The majority elects to treat a motion for amended findings as notice by the losing party that time limits are running for a new trial motion. This conflicts with the rules of law stated above. Because the proposition conflicts with the plain meaning of Rule 59.03, it is tantamount to an amendment of the rule without notice. It also modifies Minn.R.Civ.P. 52.02, where it is provided that the motion for amended findings "may" be made with a motion for a new trial.

Finally, the decision of the majority disregards fundamental differences between the motion for amended findings and the motion for a new trial. The decision deprives a party of important rights related exclusively to the new trial motion.

Findings may be amended on a motion for new trial, but a motion for amended findings is not the same as one for a new trial.

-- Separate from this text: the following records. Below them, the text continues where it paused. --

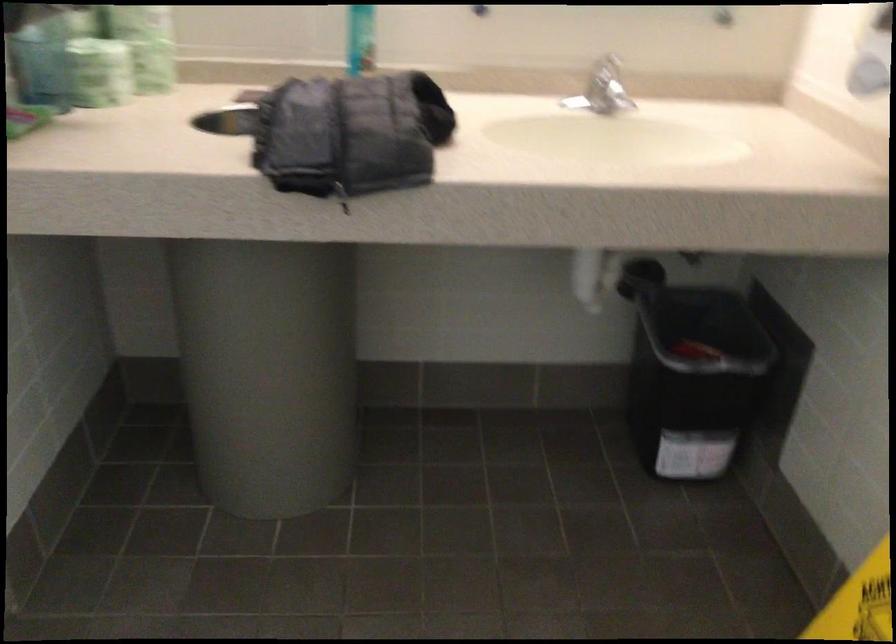
What do you see at coordinates (607, 87) in the screenshot?
I see `the faucet handle` at bounding box center [607, 87].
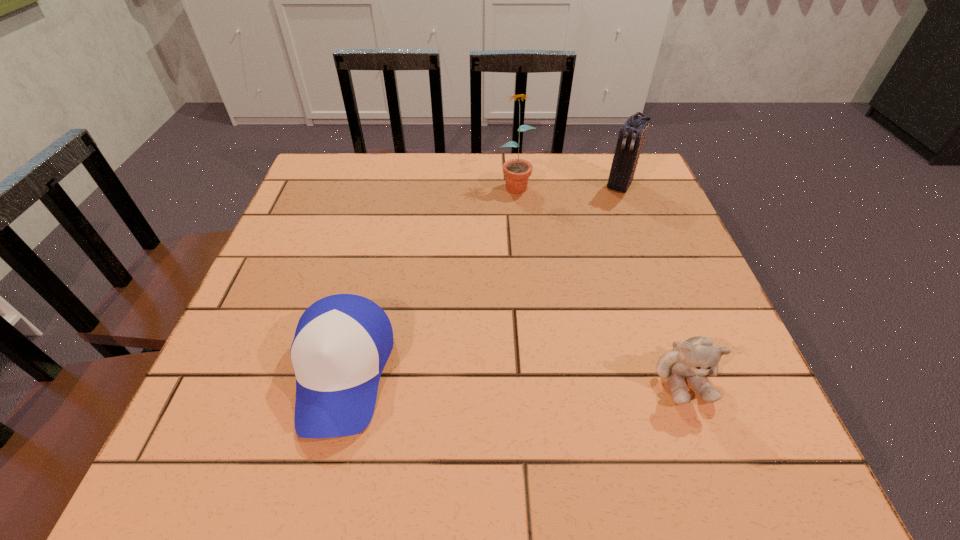
Identify the location of vacant space on the desktop that is between the leftmost object and the teddy bear and is positioned on the flower of the sunflower. Image resolution: width=960 pixels, height=540 pixels. (552, 376).

In order to click on free space on the desktop that is between the leftmost object and the teddy bear and is positioned with the zip open on the clutch bag in this screenshot , I will do `click(489, 375)`.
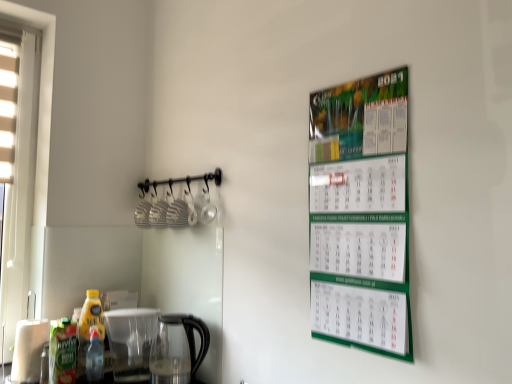
Question: Would you say translucent plastic bottle at lower left, the third bottle from the left, is to the left or to the right of transparent glass coffeepot at lower center in the picture?

Choices:
 (A) right
 (B) left

Answer: (B)

Question: Is point (89, 354) closer or farther from the camera than point (151, 382)?

Choices:
 (A) farther
 (B) closer

Answer: (A)

Question: Which object is the closest to the green matte calendar at upper right?

Choices:
 (A) translucent plastic bottle at lower left, arranged as the 1th bottle when viewed from the right
 (B) transparent glass coffeepot at lower center
 (C) yellow plastic bottle at lower left, acting as the second bottle starting from the right
 (D) green matte juice at lower left, the first bottle in the left-to-right sequence

Answer: (B)

Question: Considering the real-world distances, which object is farthest from the green matte calendar at upper right?

Choices:
 (A) transparent glass coffeepot at lower center
 (B) translucent plastic bottle at lower left, arranged as the 1th bottle when viewed from the right
 (C) green matte juice at lower left, the first bottle in the left-to-right sequence
 (D) yellow plastic bottle at lower left, acting as the second bottle starting from the right

Answer: (C)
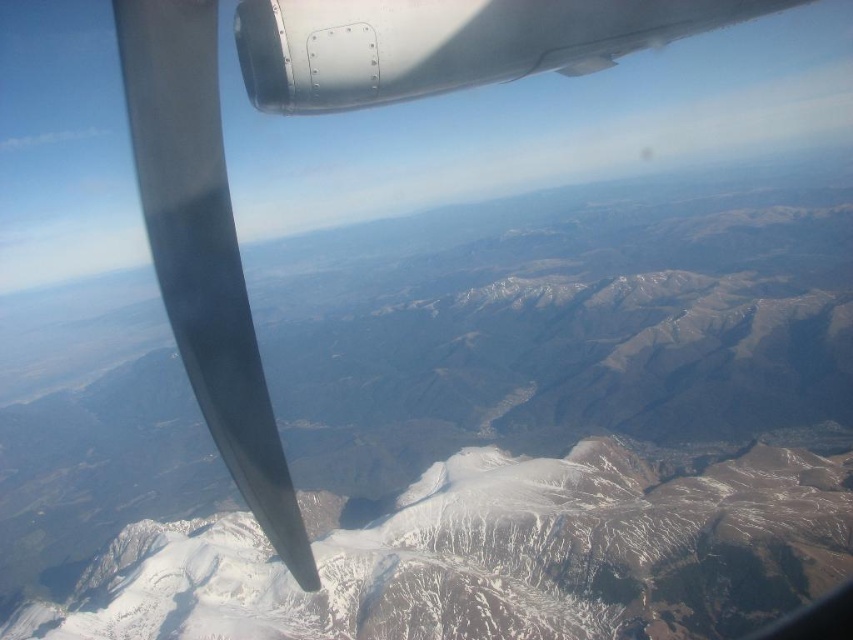
Is white snow-covered mountain at center thinner than metallic gray propeller at upper left?

No.

Which is in front, point (462, 636) or point (236, 300)?

Point (236, 300) is in front.

Find the location of a particular element. The width and height of the screenshot is (853, 640). white snow-covered mountain at center is located at coordinates (488, 556).

Does white snow-covered mountain at center have a greater width compared to metallic gray wing at upper left?

Correct, the width of white snow-covered mountain at center exceeds that of metallic gray wing at upper left.

Can you confirm if white snow-covered mountain at center is thinner than metallic gray wing at upper left?

No.

The height and width of the screenshot is (640, 853). What do you see at coordinates (488, 556) in the screenshot? I see `white snow-covered mountain at center` at bounding box center [488, 556].

Where is `white snow-covered mountain at center`? The image size is (853, 640). white snow-covered mountain at center is located at coordinates (488, 556).

Consider the image. Between metallic gray propeller at upper left and metallic gray wing at upper left, which one has less height?

Standing shorter between the two is metallic gray wing at upper left.

Which is in front, point (140, 60) or point (473, 32)?

Positioned in front is point (140, 60).

This screenshot has width=853, height=640. Find the location of `metallic gray propeller at upper left`. metallic gray propeller at upper left is located at coordinates (202, 252).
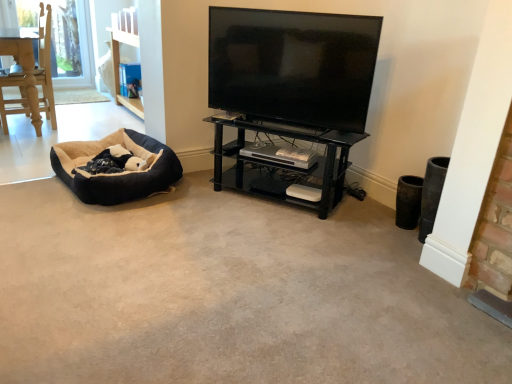
Locate an element on the screen. The image size is (512, 384). vacant space underneath black glossy tv at upper center (from a real-world perspective) is located at coordinates (281, 121).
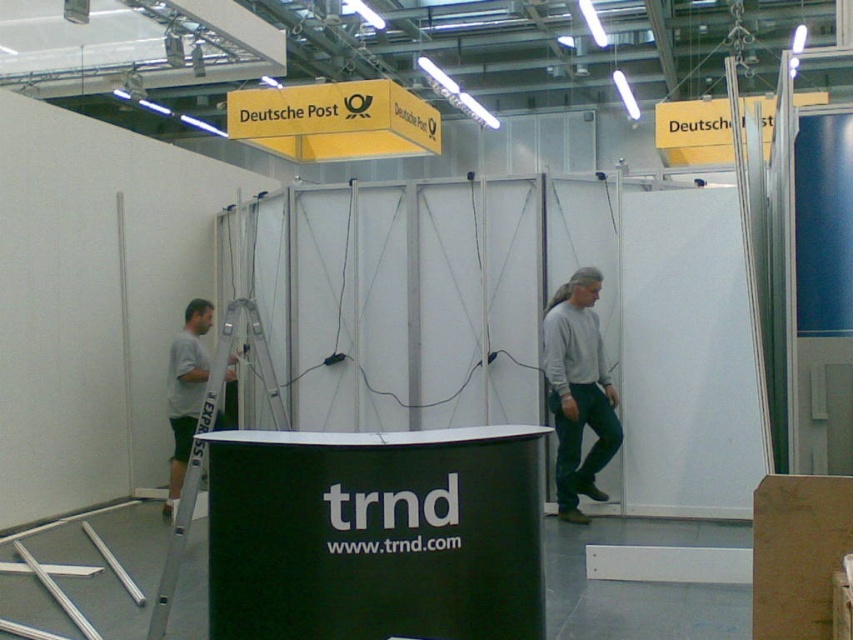
You are a visitor at the trade show and want to read the yellow paper sign at upper center. However, there is a gray sweater at center in your way. Can you see the sign over the sweater?

The gray sweater at center is taller than the yellow paper sign at upper center, so the sweater would block your view of the sign.

You are at the trade show and want to locate the Trnd booth. The Trnd counter has a rounded front edge. Where should you look for the Trnd counter in relation to the yellow matte sign at upper center marked by the point at coordinates (334, 120)?

The point at coordinates (334, 120) is on the yellow matte sign at upper center, so the Trnd counter with the rounded front edge is located below it.

You are a visitor at the exhibition and want to read the text on the yellow matte sign at upper center and the silver metallic ladder at left. Which object has a larger physical size?

The yellow matte sign at upper center is bigger than the silver metallic ladder at left, so the yellow matte sign at upper center has a larger physical size.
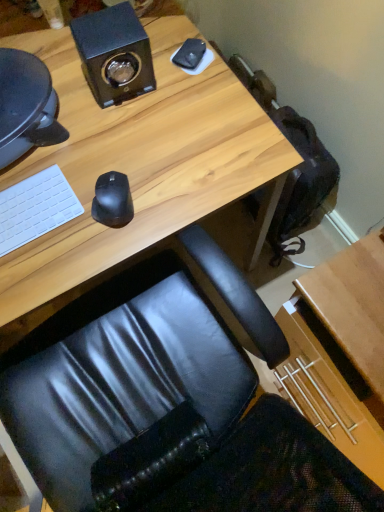
What are the coordinates of `vacant area that is in front of black matte speaker at upper left` in the screenshot? It's located at (127, 141).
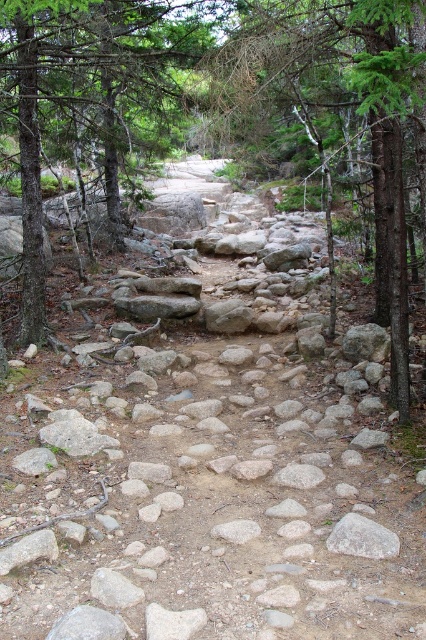
Where is `green textured tree at center`? The width and height of the screenshot is (426, 640). green textured tree at center is located at coordinates (342, 108).

Looking at this image, is green textured tree at center closer to camera compared to gray rough rock at center?

No, it is behind gray rough rock at center.

Does point (425, 150) come in front of point (330, 538)?

No.

What are the coordinates of `green textured tree at center` in the screenshot? It's located at (342, 108).

Which of these two, white smooth rock at center or gray smooth rock at center, stands taller?

white smooth rock at center

Can you confirm if white smooth rock at center is shorter than gray smooth rock at center?

Incorrect, white smooth rock at center's height does not fall short of gray smooth rock at center's.

Does point (298, 480) come closer to viewer compared to point (241, 541)?

That is False.

At what (x,y) coordinates should I click in order to perform the action: click on white smooth rock at center. Please return your answer as a coordinate pair (x, y). The height and width of the screenshot is (640, 426). Looking at the image, I should click on [299, 476].

Does point (245, 35) come closer to viewer compared to point (284, 477)?

No.

Who is more distant from viewer, (396, 86) or (278, 470)?

Point (278, 470)

Which is behind, point (322, 61) or point (291, 468)?

Positioned behind is point (322, 61).

At what (x,y) coordinates should I click in order to perform the action: click on green textured tree at center. Please return your answer as a coordinate pair (x, y). Image resolution: width=426 pixels, height=640 pixels. Looking at the image, I should click on (342, 108).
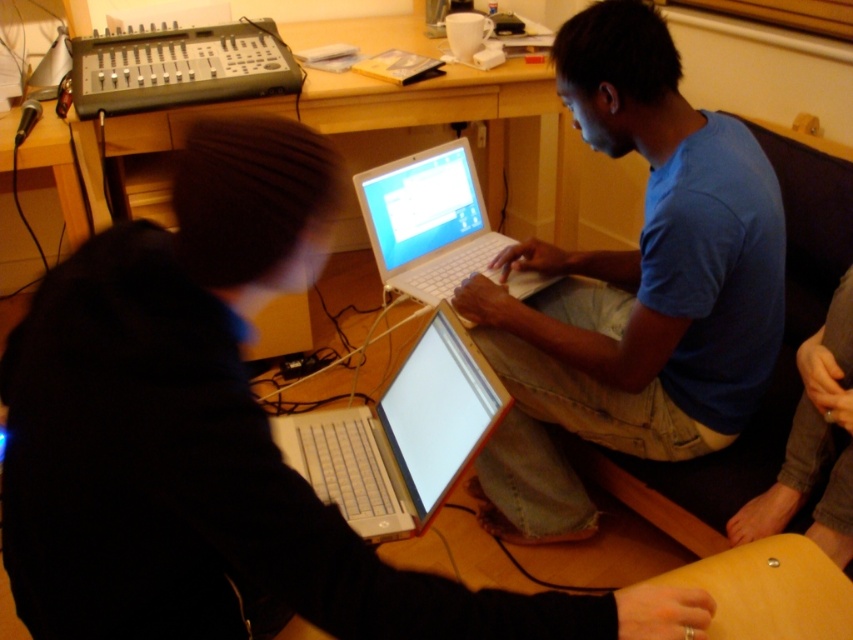
You are standing in the room and see two points marked in the image. Which point is nearer to you, point (456, 472) or point (190, 64)?

Point (456, 472) is closer to the viewer than point (190, 64).

You are a delivery person who needs to place a package on the table. The package is exactly the same height as the dark gray fabric pants at lower right. Can the package fit vertically on the table where the silver metallic laptop at center is currently placed?

The silver metallic laptop at center is shorter than the dark gray fabric pants at lower right. Since the package has the same height as the pants, it would be taller than the laptop. Therefore, the package may not fit vertically on the table if the space allocated for the laptop is limited to its current height.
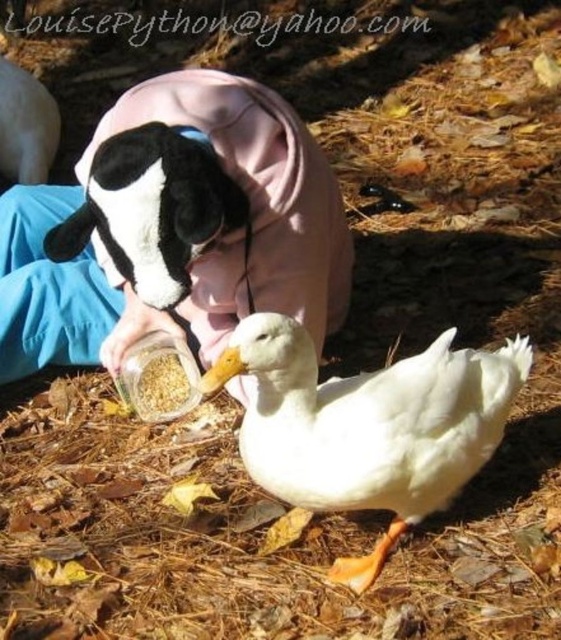
Question: Which point is closer to the camera taking this photo?

Choices:
 (A) (157, 257)
 (B) (15, 96)

Answer: (A)

Question: Which point is farther to the camera?

Choices:
 (A) (332, 275)
 (B) (52, 125)

Answer: (B)

Question: Considering the relative positions of soft plush toy at center and black plush toy at upper left in the image provided, where is soft plush toy at center located with respect to black plush toy at upper left?

Choices:
 (A) right
 (B) left

Answer: (A)

Question: Where is pink fleece jacket at center located in relation to soft plush toy at center in the image?

Choices:
 (A) below
 (B) above

Answer: (B)

Question: Does pink fleece jacket at center have a greater width compared to black plush toy at upper left?

Choices:
 (A) no
 (B) yes

Answer: (B)

Question: Which point is closer to the camera?

Choices:
 (A) soft plush toy at center
 (B) black plush toy at upper left

Answer: (A)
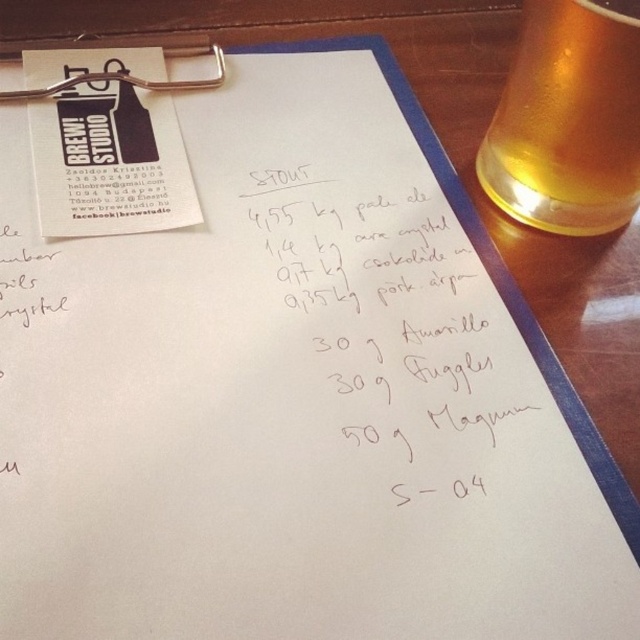
Is black paper at center to the right of translucent glass beer at upper right from the viewer's perspective?

No, black paper at center is not to the right of translucent glass beer at upper right.

Between point (456, 198) and point (625, 156), which one is positioned behind?

Positioned behind is point (456, 198).

The height and width of the screenshot is (640, 640). Identify the location of black paper at center. (397, 316).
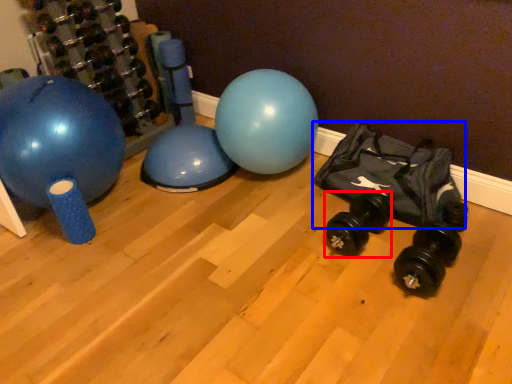
Question: Which point is closer to the camera, dumbbell (highlighted by a red box) or bean bag chair (highlighted by a blue box)?

Choices:
 (A) dumbbell
 (B) bean bag chair

Answer: (B)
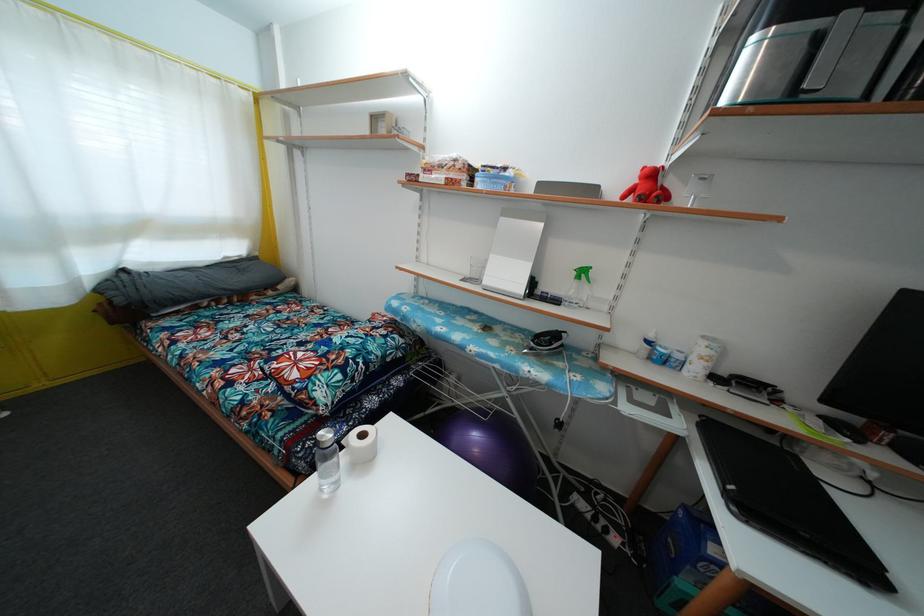
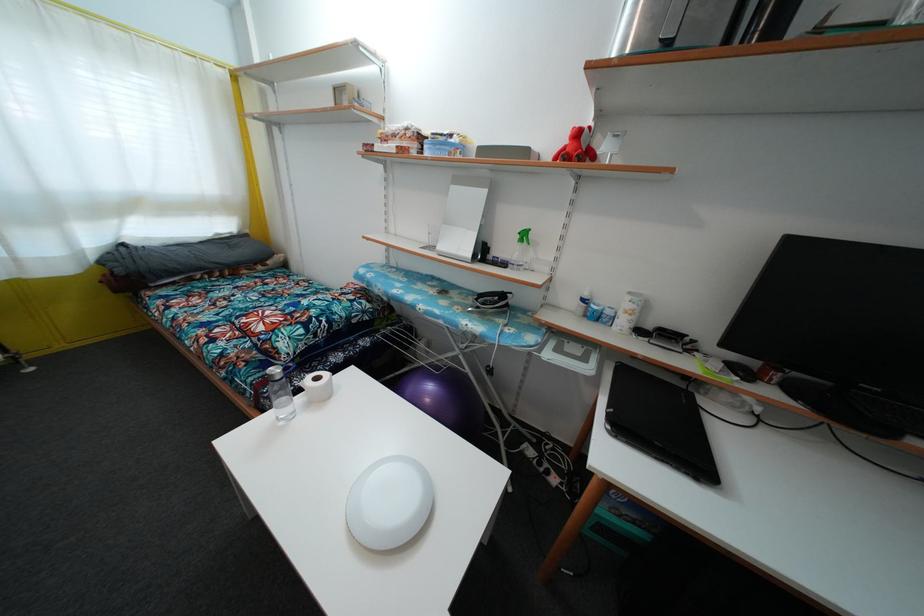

A motion for a new trial, however, does permit the court to open the judgment if one has been entered, or take additional testimony and thereafter amend the findings of fact and conclusions of law, or to make new findings and conclusions and direct the entry of a new judgment. See Rule 59.01. Thus, in regard to the possible breadth of review at the trial level, a far greater breadth is possible under Rule 59.01 than is possible under Rule 52.02.

2 J. Hetland and O. Adamson, Minnesota Practice 500 (1970).

As the majority opinion acknowledges, the order denying a motion for a new trial is appealable. The motion is an important step for a party who desires appellate review. *913 Contrariwise, the motion for amended findings is directed solely to the discretion of the trial court and is not appealable. The motion for amended findings has special significance as a means to resolve disputes without appeal.

The majority decision was not proposed by the respondent in this case. As stated above, it is unsupported by rule provisions or prior appellate decisions. I would review the case on its merits.